Краткая история этики (Гусейнов, Иррлитц) - страница 185

Еще более важный этический подтекст заключен в гносеологии философа, в частности в идее единства микрои макрокосмоса. Принципом, сводящим множество к единству, служит логос, он же в процессе познания и через познание приводит человека к единению с богом. Тем самым углубление познания предстает одновременно как нравственное совершенствование. При этом важнее всего "сначала познать и возлюбить самое человеческую природу..." (7, 1(2), 789). Структура познавательных способностей человека соответствует структуре природы, и в ходе возвышения познания от чувственности через рассудок к разуму осуществляется движение человека в направлении к богу. Хотя высшая божественная природа непознаваема даже для разума, человек преодолевает эту границу на пути онтологического единения с богом. При всей мистичности этого последнего утверждения замечательным является то, что достижение конечной цели - слияние с богом - связано у Эриугены с духовной активностью самого человека, ведь "между богом и человеческим естеством, - как пишет Эриугена, - нет ничего посредствующего" (7, 1(2), 790).

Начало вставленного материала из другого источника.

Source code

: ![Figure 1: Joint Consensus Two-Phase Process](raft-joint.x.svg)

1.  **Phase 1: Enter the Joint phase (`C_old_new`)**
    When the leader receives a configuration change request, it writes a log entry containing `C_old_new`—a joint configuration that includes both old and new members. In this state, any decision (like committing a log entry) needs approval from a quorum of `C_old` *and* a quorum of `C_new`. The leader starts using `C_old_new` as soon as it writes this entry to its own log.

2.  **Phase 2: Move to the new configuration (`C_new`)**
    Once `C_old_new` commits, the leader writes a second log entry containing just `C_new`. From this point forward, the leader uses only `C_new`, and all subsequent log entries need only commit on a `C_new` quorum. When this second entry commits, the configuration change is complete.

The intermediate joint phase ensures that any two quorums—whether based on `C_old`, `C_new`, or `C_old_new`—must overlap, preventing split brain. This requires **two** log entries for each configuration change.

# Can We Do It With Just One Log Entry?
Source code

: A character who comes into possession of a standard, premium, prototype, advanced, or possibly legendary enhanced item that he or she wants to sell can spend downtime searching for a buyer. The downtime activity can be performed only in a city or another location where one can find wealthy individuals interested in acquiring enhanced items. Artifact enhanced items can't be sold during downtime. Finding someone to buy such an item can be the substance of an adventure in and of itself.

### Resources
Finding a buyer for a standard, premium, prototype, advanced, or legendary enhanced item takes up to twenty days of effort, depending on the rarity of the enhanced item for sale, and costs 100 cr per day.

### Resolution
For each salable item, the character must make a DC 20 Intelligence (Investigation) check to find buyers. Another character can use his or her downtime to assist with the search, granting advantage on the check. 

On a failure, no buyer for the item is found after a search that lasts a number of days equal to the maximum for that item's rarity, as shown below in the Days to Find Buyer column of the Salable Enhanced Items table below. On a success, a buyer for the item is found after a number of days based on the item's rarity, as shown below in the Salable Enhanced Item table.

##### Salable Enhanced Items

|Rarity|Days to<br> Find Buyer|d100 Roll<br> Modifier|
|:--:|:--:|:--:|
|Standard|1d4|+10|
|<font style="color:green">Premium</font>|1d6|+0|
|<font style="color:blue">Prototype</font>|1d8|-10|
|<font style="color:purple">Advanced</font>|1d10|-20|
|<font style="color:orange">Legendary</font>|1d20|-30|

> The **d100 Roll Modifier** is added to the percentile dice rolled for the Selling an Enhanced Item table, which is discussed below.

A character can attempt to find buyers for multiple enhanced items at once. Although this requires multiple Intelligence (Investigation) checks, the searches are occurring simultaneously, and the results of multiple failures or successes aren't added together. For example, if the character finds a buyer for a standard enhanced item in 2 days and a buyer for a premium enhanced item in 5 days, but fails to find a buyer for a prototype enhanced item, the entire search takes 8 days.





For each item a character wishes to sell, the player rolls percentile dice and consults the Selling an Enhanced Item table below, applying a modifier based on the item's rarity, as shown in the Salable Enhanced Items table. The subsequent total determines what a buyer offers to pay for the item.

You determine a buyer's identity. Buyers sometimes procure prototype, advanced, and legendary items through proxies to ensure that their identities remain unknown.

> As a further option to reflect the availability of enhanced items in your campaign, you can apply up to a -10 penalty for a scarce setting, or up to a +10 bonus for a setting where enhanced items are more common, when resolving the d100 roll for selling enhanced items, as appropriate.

Общий оптимистический дух философии Эриугены обнаружился и при непосредственном рассмотрении им моральных проблем. Он считает, что причина зла не может заключаться в боге, который вообще не содержит такой идеи.

Зло в этом смысле безосновно, не имеет своей субстанции:

оно есть небытие. Оно существует в форме греха и имеет своей причиной свободу человека. Эриугена считает, что в отношении зла (греха) не существует божественного предопределения, и отвергает мысль Августина, согласно которой бог заранее предопределяет одних людей к добродетельности, а других - к пороку. Божественное предопределение кончается человеческой свободой.

Этот вывод, казалось бы, должен устраивать религиозноцерковное учение, ибо вполне соответствует идее моральной безупречности бога. Но тут возникает опасность другой ереси: если зло есть человеческий фактор, то человек имеет власть над ним и может своими усилиями устранить. Тем самым нравственные возможности человека возвышаются до уровня, когда он может полностью эмансипироваться от бога. Надо заметить, что социально-идеологический заказ церкви, задававший рамки исследованию проблемы зла, был исключительно противоречивым: если нельзя видеть корень зла в воле бога, то и нельзя полностью исключать зло из области божественного провидения. Такая "диалектика" была неприемлема для столь честного мыслителя, как Эриугена.

Бог, как считает Эриугена, ответствен только за благо и за спасение в том смысле, что он является источником добра. А добродетельность, творение добра и есть путь, который ведет человека к спасению, т. е. опять-таки участие бога в спасении носит совершенно иной характер, чем в этике Августина. Оно не исключает, а предполагает нравственную активность человека и реализуется через нее.